WORK INSTRUCTION. Copy each entry verbatim, excluding its images.

Joint position lists
────────────────────

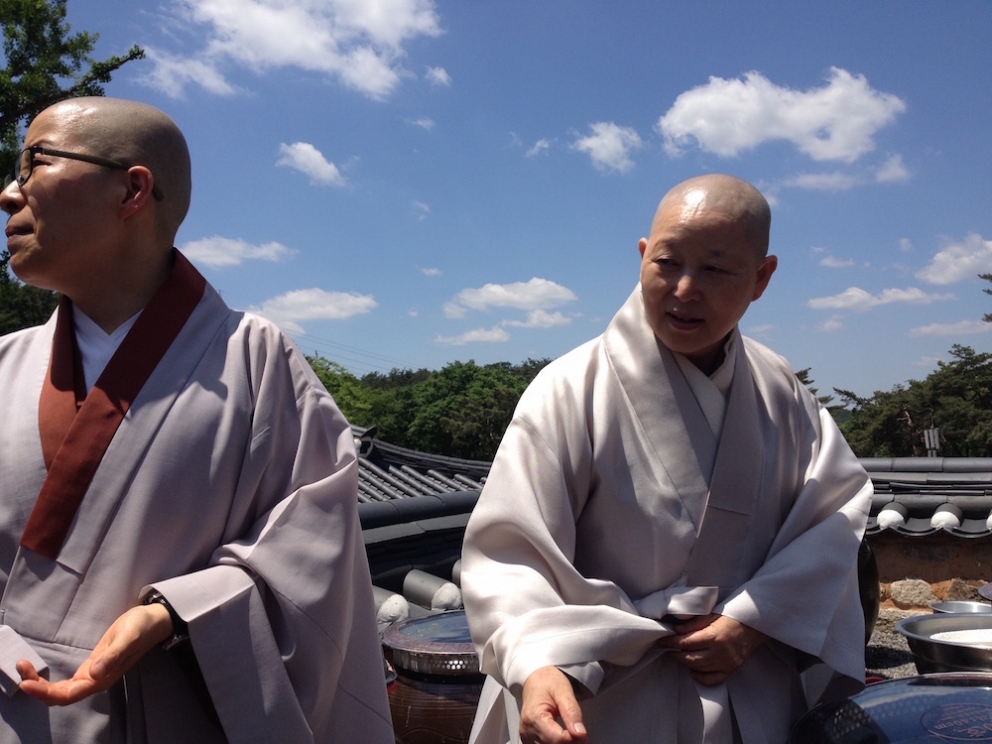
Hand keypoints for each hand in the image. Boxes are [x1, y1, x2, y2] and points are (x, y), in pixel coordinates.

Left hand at [16, 602, 172, 705]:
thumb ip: (113, 655)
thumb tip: (95, 673)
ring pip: (60, 690)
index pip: (68, 695)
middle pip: (60, 696)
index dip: (45, 692)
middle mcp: (96, 681)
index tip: (26, 682)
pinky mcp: (92, 666)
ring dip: (40, 684)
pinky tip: (37, 671)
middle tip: (20, 669)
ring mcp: (93, 675)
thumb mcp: (128, 637)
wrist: (154, 621)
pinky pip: (65, 682)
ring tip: (23, 667)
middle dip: (37, 689)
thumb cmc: (141, 628)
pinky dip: (48, 679)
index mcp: (103, 678)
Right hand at [519, 666, 588, 743]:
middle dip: (570, 742)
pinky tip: (563, 736)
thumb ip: (572, 713)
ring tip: (571, 732)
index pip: (557, 739)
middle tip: (580, 732)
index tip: (583, 734)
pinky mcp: (528, 738)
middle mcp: (527, 729)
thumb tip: (580, 734)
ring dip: (563, 743)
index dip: (574, 739)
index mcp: (534, 716)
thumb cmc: (547, 681)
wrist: (535, 678)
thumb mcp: (564, 691)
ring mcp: (526, 735)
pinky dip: (555, 743)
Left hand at [656, 614, 765, 685]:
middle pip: (689, 658)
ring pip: (699, 668)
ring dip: (686, 662)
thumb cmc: (731, 618)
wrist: (753, 627)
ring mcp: (726, 663)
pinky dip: (700, 676)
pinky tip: (693, 670)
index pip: (685, 642)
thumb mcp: (711, 615)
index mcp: (713, 636)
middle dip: (675, 653)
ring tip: (679, 655)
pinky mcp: (731, 670)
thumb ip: (693, 624)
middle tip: (669, 648)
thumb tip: (675, 630)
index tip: (662, 640)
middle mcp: (719, 652)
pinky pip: (712, 679)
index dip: (671, 642)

────────────────────

ANSWER AREA.
Hand keypoints for each hand in the image. Boxes are [x1, y1, x2, y2] and points are (x, y), in pixel coordinates.

Left hand at [16, 602, 172, 705]:
thumb ip: (113, 655)
thumb tip: (95, 673)
ring pip: (60, 690)
index pip: (68, 695)
middle pip: (60, 696)
index dip: (45, 692)
middle mcp: (96, 681)
index tip: (26, 682)
pinky mcp: (92, 666)
ring dip: (40, 684)
pinky tip: (37, 671)
middle tip: (20, 669)
ring mcp: (93, 675)
thumb mcp: (128, 637)
wrist: (154, 621)
pinky pip: (65, 682)
ring tip: (23, 667)
middle dip: (37, 689)
thumb cmc: (141, 628)
pinky dip: (48, 679)
index mcp: (103, 678)
Right hand at [519, 666, 588, 743]:
middle dip: (570, 742)
pinky tip: (563, 736)
thumb ip: (572, 713)
ring tip: (571, 732)
index pip: (557, 739)
middle tip: (580, 732)
index tip: (583, 734)
pinky mcp: (528, 738)
middle mcp: (527, 729)
thumb tip: (580, 734)
ring dip: (563, 743)
index dip: (574, 739)
index mcp: (534, 716)
thumb cmc: (547, 681)
wrist: (535, 678)
thumb mcp: (564, 691)
ring mcp: (526, 735)
pinky dip: (555, 743)
Left hand at [656, 614, 765, 685]:
middle pip: (689, 658)
ring pip: (699, 668)
ring dip: (686, 662)
thumb cmc: (731, 618)
wrist: (753, 627)
ring mcp: (726, 663)
pinky dip: (700, 676)
pinky tip: (693, 670)
index pip: (685, 642)
thumb mcp: (711, 615)
index mcp: (713, 636)
middle dip: (675, 653)
ring tip: (679, 655)
pinky mcp: (731, 670)
thumb ip: (693, 624)
middle tip: (669, 648)
thumb tip: (675, 630)
index tip: (662, 640)
middle mcp: (719, 652)
pinky pip: (712, 679)
index dip: (671, 642)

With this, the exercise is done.